When responding to a request for clarification, Fina raised the issue of an amendment passed in November of 2024 during an SGA meeting, and said this is what he was referring to when he said “current constitution and bylaws”. The two of us investigated this and found that there was indeed an amendment proposed on November 13, 2024. It created a new non-voting administrative position on FB and repealed “the previous adjustments made to the bylaws of the SGA regarding the Finance Board which were not formally approved by the Finance Board and are inconsistent with the provisions of our own internal policies and guidelines”. This can be seen in the livestream of the relevant SGA meeting publicly available on YouTube.
However, Fina and I believe that this amendment does not appear to have been properly passed. The only record we can find of this in a meeting was on November 13. Additionally, per the visible amendment in the screen-recorded meeting, this was only proposed on November 12, 2024. According to SGA’s procedures, all amendments need to go through two readings before passing. Fina agreed that, based on the assembled timeline and when FB told him that it passed, it could only have gone through one reading – not the two required for passage.

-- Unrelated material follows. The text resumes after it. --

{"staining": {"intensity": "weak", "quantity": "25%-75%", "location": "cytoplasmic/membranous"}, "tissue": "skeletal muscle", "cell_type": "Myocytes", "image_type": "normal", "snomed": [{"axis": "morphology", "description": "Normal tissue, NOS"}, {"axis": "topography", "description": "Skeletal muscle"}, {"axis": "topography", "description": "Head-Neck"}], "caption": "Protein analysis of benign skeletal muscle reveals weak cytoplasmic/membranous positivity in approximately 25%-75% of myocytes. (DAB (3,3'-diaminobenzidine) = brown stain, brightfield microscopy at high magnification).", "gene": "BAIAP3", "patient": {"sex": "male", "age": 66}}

Next week, I’ll discuss the proposed amendment, and specifically the language meant to repeal the FACT Amendment, in more detail considering Article IV §2.7 of the SGA Bylaws (a section that the amendment does not appear to contest). I also will blend in conversations between Harrison and the student body that happened over public Discord servers in July 2024. Up until this point, most evidence has suggested that FB’s noncompliance has been, at worst, due to ignorance and confusion. Based on this new evidence, however, I’m not sure that’s the case – and I want to explore this fully.